The initial decision to assign the convict to a particular institution is not subject to audit under the Due Process Clause, although the degree of confinement in one prison may be quite different from that in another. The conviction has sufficiently extinguished the defendant's liberty interest to empower the State to confine him in any of its prisons.Meachum, 427 U.S. at 224-25.
An inmate is entitled to federal due process protections, such as a hearing, only in relation to a form of confinement so restrictive that it "imposes atypical and significant hardship on the inmate in relation to the ordinary incidents of prison life." Sandin v.
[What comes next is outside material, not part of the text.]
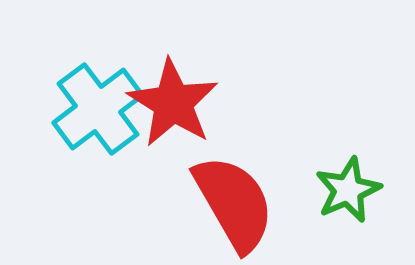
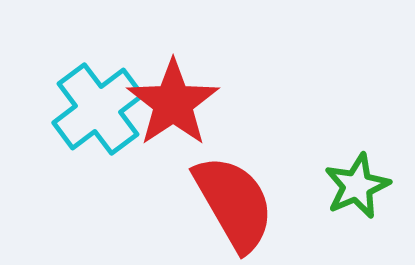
red star: rotated 6 degrees clockwise
green star: moved 9 px right, 4 px up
Conner, 515 U.S. 472, 484 (1995). Mere changes "in a prisoner's location, variations of daily routine, changes in conditions of confinement (including administrative segregation), and the denial of privileges [are] matters which every prisoner can anticipate [and which] are contemplated by his original sentence to prison." Gaston, 946 F.2d at 343; see also Beverati v. Smith, 120 F.3d 500, 502 (4th Cir. 1997) (holding that a six-month term in segregation, with no outside recreation or religious services, small food portions, and filthy cells, did not impose an atypical hardship and did not implicate any federally protected liberty interest).
Under these principles, Gear's allegations fail to state any constitutional claim actionable under § 1983. First, Gear has no independent constitutional right to be housed in a prison facility or housing unit of any particular security level. Second, Gear does not allege that any of the forms of confinement imposed atypical hardship on him so as to create a protected liberty interest under Sandin. Therefore, the defendants' placing Gear at Red Onion, moving him into a strip cell, and then placing him in a segregation housing area for several weeks did not give rise to any constitutional claim actionable under § 1983. Therefore, Gear had no constitutional right to a hearing before these transfers. They were well within the discretion granted to prison officials in maintaining institutional security.
Third, to the extent that Gear complains about prison officials' failure to follow state classification or disciplinary procedures, such alleged violations of state law are not actionable under § 1983. See Riccio v. Cnty. of Fairfax, Va., 907 F.2d 1459, 1469 (4th Cir. 1990). Thus, Gear had no constitutional right to avoid restrictive housing assignments except as punishment for a disciplinary infraction. To the extent that Gear may have some cause of action against state officials for violations of state law, the court declines to exercise supplemental jurisdiction over such claims, pursuant to 28 U.S.C. § 1367(c), and will dismiss them without prejudice.
Conclusion
For the reasons stated, Gear's allegations fail to state any § 1983 claim upon which relief can be granted. Therefore, the court dismisses his action without prejudice under § 1915A(b)(1) and § 1367(c).
The Clerk is directed to send copies of this memorandum opinion and accompanying order to plaintiff.
ENTER: This 9th day of February, 2015.